The show does not yet have a release date, but you can read Caleb Carr’s eponymous 1994 book if you just can’t wait.
The Good Doctor
Based on the KDrama of the same name, The Good Doctor tells of an autistic doctor with savant syndrome who struggles to work as a surgeon.
The show comes from the creator of House and, off the bat, walks a difficult line between representation and exploitation. On one hand, only 10% of autistic people are considered savants, but that’s almost all the media depicts them as. On the other hand, an autistic man as the titular protagonist is almost certainly a step in the right direction.
Find out how the writers do whenever ABC decide to tell us when it premieres.
Life Sentence
Stella has spent the last eight years thinking she was going to die. She spent all her money, avoided education and lived her supposedly short life to the fullest. Until her cancer is cured.
Life Sentence tells the story of the real-life consequences of “living life to the fullest” — from the emotional toll on friends and family to the inevitable lies they tell the kid with cancer.

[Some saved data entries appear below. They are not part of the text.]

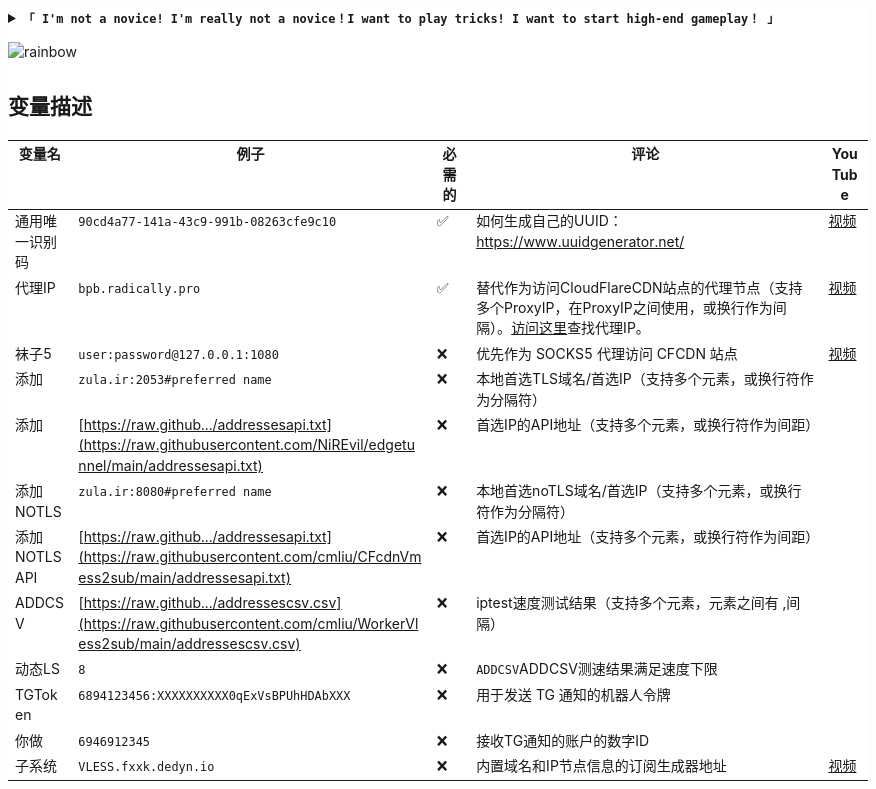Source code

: <details><summary><code><strong>「 I'm not a novice! I'm really not a novice！I want to play tricks! I want to start high-end gameplay！ 」</strong></code></summary></details>

![rainbow](https://github.com/NiREvil/vless/assets/126243832/1aca7f5d-6495-44b7-aced-072bae52f256)

## 变量描述

| 变量名         | 例子                                                                                                                                                                 | 必需的 | 评论                                                                                                                                    | YouTube                                                   |
| ----------- | ------------------------------------------------------------------------------------------------------------------------------------------------------------------ | --- | ------------------------------------------------------------------------------------------------------------------------------------- | --------------------------------------------------------- |
| 通用唯一识别码     | `90cd4a77-141a-43c9-991b-08263cfe9c10`                                                                                                                             | ✅   | 如何生成自己的UUID：<https://www.uuidgenerator.net/>                                                                                          | [视频](https://www.youtube.com/watch?v=s91zjpw3-P8&t=72s)   |
| 代理IP        | `bpb.radically.pro`                                                                                                                                                | ✅   | 替代作为访问CloudFlareCDN站点的代理节点（支持多个ProxyIP，在ProxyIP之间使用，或换行作为间隔）。[访问这里](https://github.com/NiREvil/vless/blob/main/sub/ProxyIP.md)查找代理IP。 | [视频](https://www.youtube.com/watch?v=s91zjpw3-P8&t=166s)  |
| 袜子5         | `user:password@127.0.0.1:1080`                                                                                                                                     | ❌   | 优先作为 SOCKS5 代理访问 CFCDN 站点                                                                                                             | [视频](https://www.youtube.com/watch?v=s91zjpw3-P8&t=826s)  |
| 添加          | `zula.ir:2053#preferred name`                                                                                                                                      | ❌   | 本地首选TLS域名/首选IP（支持多个元素，或换行符作为分隔符）                                                                                                      |                                                           |
| 添加          | [https://raw.github.../addressesapi.txt](https://raw.githubusercontent.com/NiREvil/edgetunnel/main/addressesapi.txt)                                               | ❌   | 首选IP的API地址（支持多个元素，或换行符作为间距）                                                                                                           |                                                           |
| 添加NOTLS     | `zula.ir:8080#preferred name`                                                                                                                                      | ❌   | 本地首选noTLS域名/首选IP（支持多个元素，或换行符作为分隔符）                                                                                                    |                                                           |
| 添加NOTLS API | [https://raw.github.../addressesapi.txt](https://raw.githubusercontent.com/cmliu/CFcdnVmess2sub/main/addressesapi.txt)                                             | ❌   | 首选IP的API地址（支持多个元素，或换行符作为间距）                                                                                                           |                                                           |
| ADDCSV      | [https://raw.github.../addressescsv.csv](https://raw.githubusercontent.com/cmliu/WorkerVless2sub/main/addressescsv.csv)                                            | ❌   | iptest速度测试结果（支持多个元素，元素之间有 ,间隔）                                                                                                        |                                                           |
| 动态LS        | `8`                                                                                                                                                                | ❌   | `ADDCSV`ADDCSV测速结果满足速度下限                                                                                                              |                                                           |
| TGToken     | `6894123456:XXXXXXXXXX0qExVsBPUhHDAbXXX`                                                                                                                           | ❌   | 用于发送 TG 通知的机器人令牌                                                                                                                      |                                                           |
| 你做          | `6946912345`                                                                                                                                                       | ❌   | 接收TG通知的账户的数字ID                                                                                                                        |                                                           |
| 子系统         | `VLESS.fxxk.dedyn.io`                                                                                                                                              | ❌   | 内置域名和IP节点信息的订阅生成器地址                                                                                                                   | [视频](https://www.youtube.com/watch?v=s91zjpw3-P8&t=1193s) |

Catch the show on the CW soon.
The Mummy
That’s right: The Mummy finally posted the final trailer, and it still doesn’t live up to that one trailer the studio accidentally posted with only half the soundtrack attached.
This trailer doesn’t offer anything more than any of the others, except the sweet relief of knowing I have seen Tom Cruise one time closer to the last.
The Mummy, full soundtrack in place, will be in theatres 9 June.